_Information_:

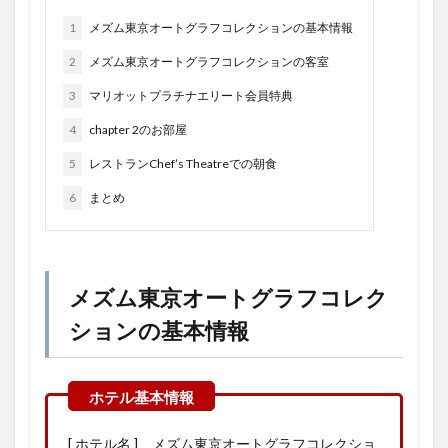
1
メズム東京オートグラフコレクションの基本情報
2
メズム東京オートグラフコレクションの客室
3
マリオットプラチナエリート会員特典
4
chapter 2のお部屋
5
レストランChef’s Theatreでの朝食
6
まとめ
メズム東京オートグラフコレク
ションの基本情報
[ ホテル名 ] メズム東京オートグラフコレクショ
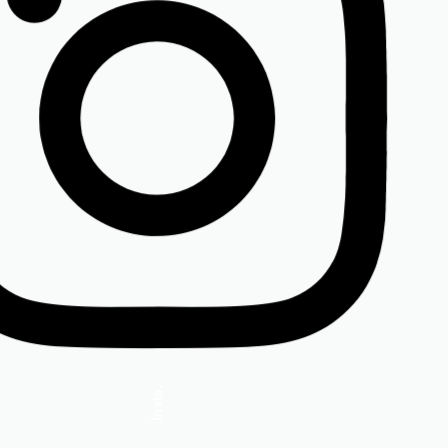
 m-42-44,
Insta.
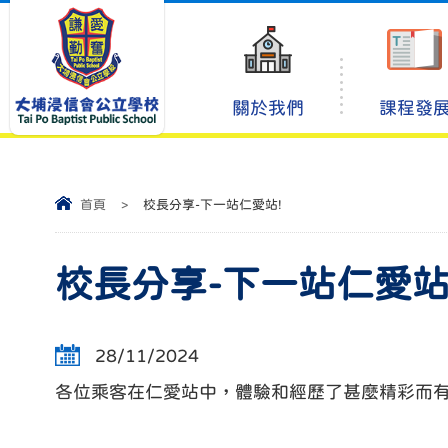
關於我們
課程發
首頁
>
校長分享-下一站仁愛站!
校長分享-下一站仁愛站
28/11/2024
各位乘客在仁愛站中，體驗和經歷了甚麼精彩而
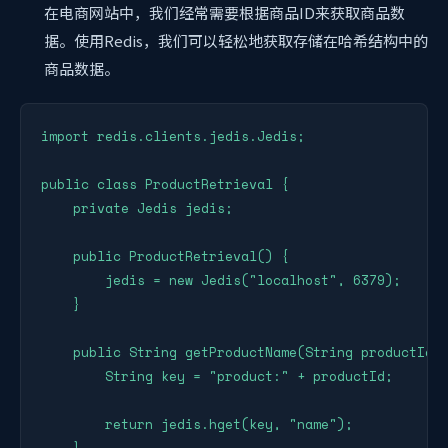
在电商网站中，我们经常需要根据商品ID来获取商品数
据。使用Redis，我们可以轻松地获取存储在哈希结构中的
商品数据。
import redis.clients.jedis.Jedis;

public class ProductRetrieval {

    private Jedis jedis;

    public ProductRetrieval() {

        jedis = new Jedis("localhost", 6379);

    }

    public String getProductName(String productId) 
        String key = "product:" + productId;

        return jedis.hget(key, "name");
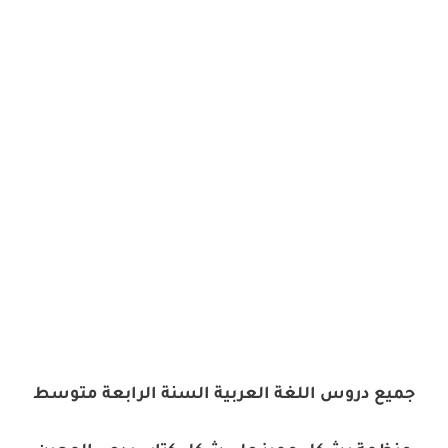
جميع دروس اللغة العربية السنة الرابعة متوسط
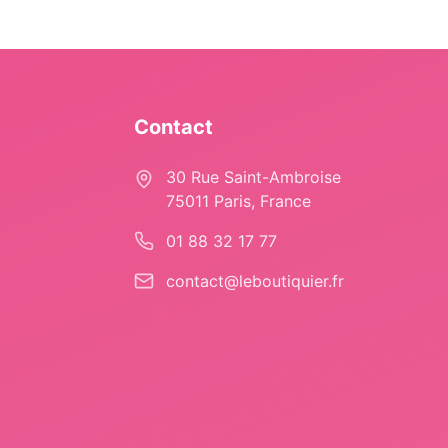
Contact
30 Rue Saint-Ambroise
75011 Paris, France
01 88 32 17 77
contact@leboutiquier.fr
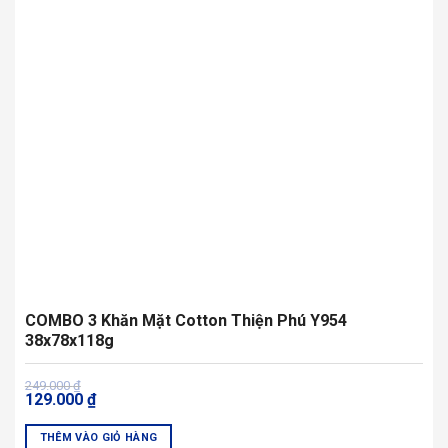
tùy
chọn
có
thể
được
chọn
trên
trang
sản
phẩm
COMBO 3 Khăn Mặt Cotton Thiện Phú Y954
38x78x118g
Giá
Giá
249.000
₫
129.000
₫
gốc
hiện
là:
tại
249.000 ₫.
là:
THÊM VÀO GIỎ HÀNG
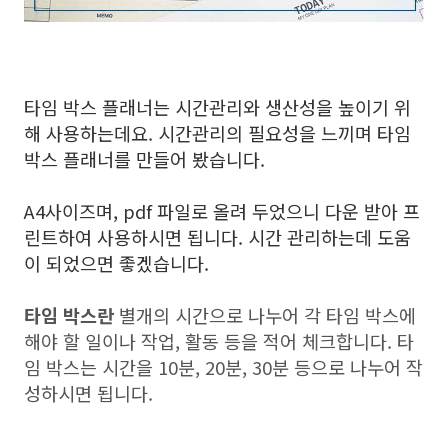
타임 박스 플래너는 시간관리와 생산성을 높이기 위
해 사용하는데요. 시간관리의 필요성을 느끼며 타임
박스 플래너를 만들어 봤습니다.
A4사이즈며, pdf 파일로 올려 두었으니 다운 받아 프
린트하여 사용하시면 됩니다. 시간 관리하는데 도움
이 되었으면 좋겠습니다.
타임 박스란
별개의 시간으로 나누어 각 타임 박스에
해야 할 일이나 작업, 활동 등을 적어 체크합니다. 타
임 박스는 시간을 10분, 20분, 30분 등으로 나누어 작
성하시면 됩니다.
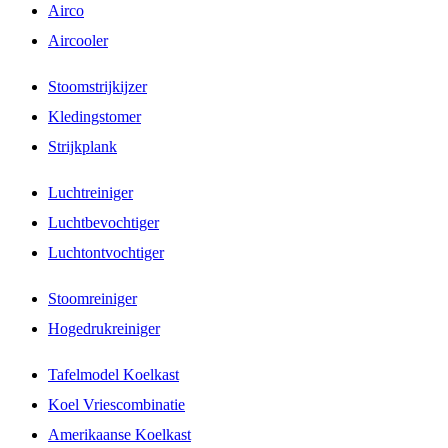
Airco
Aircooler
Stoomstrijkijzer
Kledingstomer
Strijkplank
Luchtreiniger
Luchtbevochtiger
Luchtontvochtiger
Stoomreiniger
Hogedrukreiniger
Tafelmodel Koelkast
Koel Vriescombinatie
Amerikaanse Koelkast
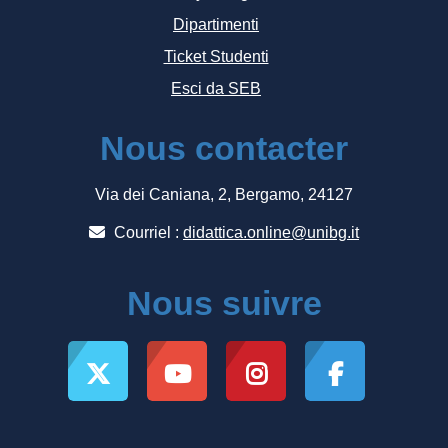
Dipartimenti
Ticket Studenti
Esci da SEB
Nous contacter
Via dei Caniana, 2, Bergamo, 24127
Courriel :
didattica.online@unibg.it
Nous suivre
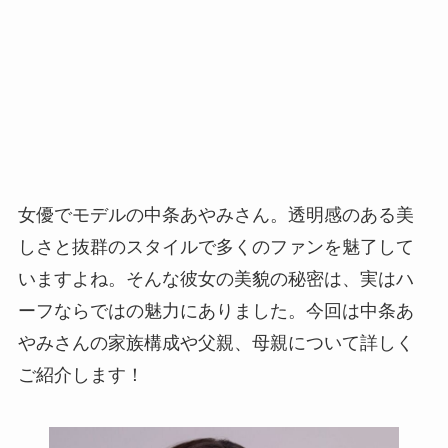
女優でモデルの中条あやみさん。透明感のある美
しさと抜群のスタイルで多くのファンを魅了して
いますよね。そんな彼女の美貌の秘密は、実はハ
ーフならではの魅力にありました。今回は中条あ
やみさんの家族構成や父親、母親について詳しく
ご紹介します！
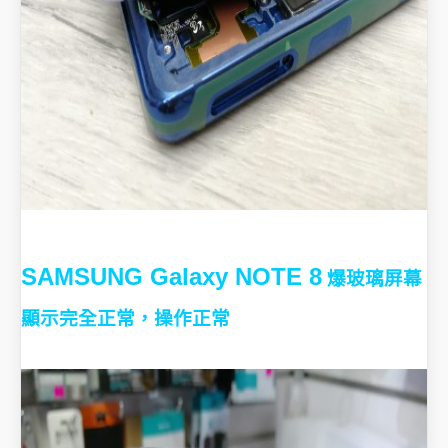
SAMSUNG Galaxy NOTE 8
爆玻璃屏幕
顯示完全正常，操作正常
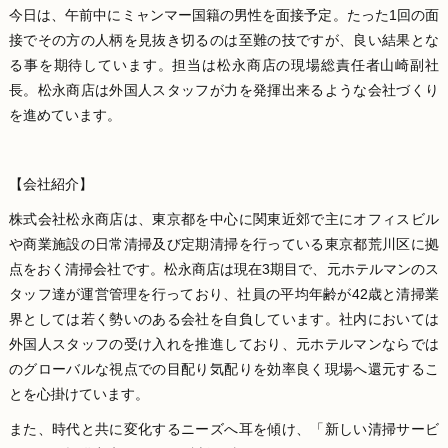
今日は、午前中にミャンマー国籍の男性を面接予定。たった1回の面
接でその方の人柄を見抜き切るのは至難の技ですが、良い結果とな
る事を期待しています。担当は松永商店の現場総責任者山崎副社
長。松永商店は外国人スタッフが力を発揮出来るような会社づくり
を進めています。
【会社紹介】
株式会社松永商店は、東京都を中心に関東近郊で主にオフィスビル
や商業施設の日常清掃及び定期清掃を行っている東京都荒川区に拠
点をおく清掃会社です。松永商店は現在3期目で、元ホテルマンのス
タッフ達が運営管理を行っており、社員の平均年齢が42歳と清掃業
界としては若く勢いのある会社を自負しています。社内においては
外国人スタッフの受け入れを推進しており、元ホテルマンならでは
のグローバルな視点での目配り気配りを効率良く現場へ還元するこ
とを心掛けています。
また、時代と共に変化するニーズへ耳を傾け、「新しい清掃サービ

_Exercise brief_: Copy out each record shown above without alteration, skipping any picture.

_Written reply_:
1
メズム東京オートグラフコレクションの基本情報
2
メズム東京オートグラフコレクションの客室
3
マリオットプラチナエリート会員特典
4
chapter 2のお部屋
5
レストランChef’s Theatreでの朝食
6
まとめ
メズム東京オートグラフコレク
ションの基本情報
[ ホテル名 ] メズム東京オートグラフコレクショ
 m-42-44,
Insta.
關於我們
課程發
首頁
>
校長分享-下一站仁愛站!
校長分享-下一站仁愛站
28/11/2024
各位乘客在仁愛站中，體驗和經歷了甚麼精彩而
在电商网站中，我们经常需要根据商品ID来获取商品数
据。使用Redis，我们可以轻松地获取存储在哈希结构中的
商品数据。
import redis.clients.jedis.Jedis;

public class ProductRetrieval {

    private Jedis jedis;

    public ProductRetrieval() {

        jedis = new Jedis("localhost", 6379);

    }

    public String getProductName(String productId) 
        String key = "product:" + productId;

        return jedis.hget(key, "name");
جميع دروس اللغة العربية السنة الرابعة متوسط
Contact
30 Rue Saint-Ambroise
75011 Paris, France
01 88 32 17 77
contact@leboutiquier.fr
tùy
chọn
có
thể
được
chọn
trên
trang
sản
phẩm
COMBO 3 Khăn Mặt Cotton Thiện Phú Y954
38x78x118g
Giá
Giá
249.000
₫
129.000
₫
gốc
hiện
là:
tại
249.000 ₫.
là:
THÊM VÀO GIỎ HÀNG
타임 박스 플래너는 시간관리와 생산성을 높이기 위
해 사용하는데요. 시간관리의 필요성을 느끼며 타임
박스 플래너를 만들어 봤습니다.
A4사이즈며, pdf 파일로 올려 두었으니 다운 받아 프
린트하여 사용하시면 됩니다. 시간 관리하는데 도움
이 되었으면 좋겠습니다.
타임 박스란
별개의 시간으로 나누어 각 타임 박스에
해야 할 일이나 작업, 활동 등을 적어 체크합니다. 타
임 박스는 시간을 10분, 20분, 30분 등으로 나누어 작
성하시면 됩니다.
Airco
Aircooler
Stoomstrijkijzer
Kledingstomer
Strijkplank
Luchtreiniger
Luchtbevochtiger
Luchtontvochtiger
Stoomreiniger
Hogedrukreiniger
Tafelmodel Koelkast
Koel Vriescombinatie
Amerikaanse Koelkast
Dipartimenti
Ticket Studenti
Esci da SEB
Nous contacter
Via dei Caniana, 2, Bergamo, 24127
Courriel :
didattica.online@unibg.it
Nous suivre
女優でモデルの中条あやみさん。透明感のある美
しさと抜群のスタイルで多くのファンを魅了して
いますよね。そんな彼女の美貌の秘密は、実はハ
ーフならではの魅力にありました。今回は中条あ
やみさんの家族構成や父親、母親について詳しく
ご紹介します！
SAMSUNG Galaxy NOTE 8
爆玻璃屏幕
顯示完全正常，操作正常
今日は、午前中にミャンマー国籍の男性を面接予定。たった1回の面
接でその方の人柄を見抜き切るのは至難の技ですが、良い結果とな
る事を期待しています。担当は松永商店の現場総責任者山崎副社
長。松永商店は外国人スタッフが力を発揮出来るような会社づくり
を進めています。
【会社紹介】
株式会社松永商店は、東京都を中心に関東近郊で主にオフィスビル
や商業施設の日常清掃及び定期清掃を行っている東京都荒川区に拠
点をおく清掃会社です。松永商店は現在3期目で、元ホテルマンのス
タッフ達が運営管理を行っており、社員の平均年齢が42歳と清掃業
界としては若く勢いのある会社を自負しています。社内においては
外国人スタッフの受け入れを推進しており、元ホテルマンならでは
のグローバルな視点での目配り気配りを効率良く現場へ還元するこ
とを心掛けています。
また、時代と共に変化するニーズへ耳を傾け、「新しい清掃サービ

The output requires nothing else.